Apart from achieving the same result as a massive SVD in a shorter time, the real significance is that the least-squares criterion has been applied in the most advantageous order for removing the noise on an energy channel basis. The consequence of which is that abstract factors containing minor adjustments to the overall description of the spectra will be less likely to include major features due to noise. Thus, more abstract factors can be included in the reconstruction step without reintroducing a significant noise component and so achieve a better approximation to the original data. Figure 3 illustrates the results of applying the combination of:
1. SVD sorting followed by,
2. a PCA on a small number of sorted vectors and
3. finally reconstructing the spectra from the five most significant abstract factors.

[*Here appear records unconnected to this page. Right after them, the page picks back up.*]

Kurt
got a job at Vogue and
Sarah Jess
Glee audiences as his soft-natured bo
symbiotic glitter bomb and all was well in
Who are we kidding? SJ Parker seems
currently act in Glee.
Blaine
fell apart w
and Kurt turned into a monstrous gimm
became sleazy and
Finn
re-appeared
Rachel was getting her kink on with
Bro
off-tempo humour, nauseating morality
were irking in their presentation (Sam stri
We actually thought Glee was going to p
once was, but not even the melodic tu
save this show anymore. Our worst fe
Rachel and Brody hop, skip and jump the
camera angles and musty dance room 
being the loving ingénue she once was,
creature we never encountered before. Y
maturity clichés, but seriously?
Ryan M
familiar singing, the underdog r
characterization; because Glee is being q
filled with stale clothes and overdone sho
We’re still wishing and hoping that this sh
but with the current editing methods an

These steps have been applied to the image set in which the signal-to-noise is the worst of those shown in Figure 2. Once reconstructed spectra are computed for each pixel; simply placing integration regions on the spectra and calculating images using the intensity from these five regions (labelled P1 through P5 in Figure 1), a set of spatially resolved quantitative values result (Figure 4). The images in Figure 4 are computed for each of the five sets of data in which the signal-to-noise varies, plus the PCA enhanced spectra as well as the exact spectra (Figure1). Visual inspection shows the PCA enhanced image is equivalent to the image simulated to have four times the intensity as the data used in the PCA procedure.
For XPS there are two major implications. Firstly, the acquisition time for a given precision can be reduce by roughly a factor of four (provided sufficient information is still present in the data set as a whole) and secondly, the PCA enhanced spectra offer a superior definition for the background to the spectra and consequently the resultant images are free from artefacts often associated from background variations. What is more, the improvements in the background also open up the opportunity to use background information to extract thickness of layered structure on the sample surface. Application of simple techniques proposed by Tougaard in cases where the background above and below a peak is well define offers alternative image processing resulting in topographical maps.
Figure 1: Synthetic data envelope constructed from Gaussians.
Figure 2: These spectra correspond to the synthetic envelope in Figure 1, where random noise is added on the basis that the intensity per channel varies by a factor of two throughout the sequence bottom to top.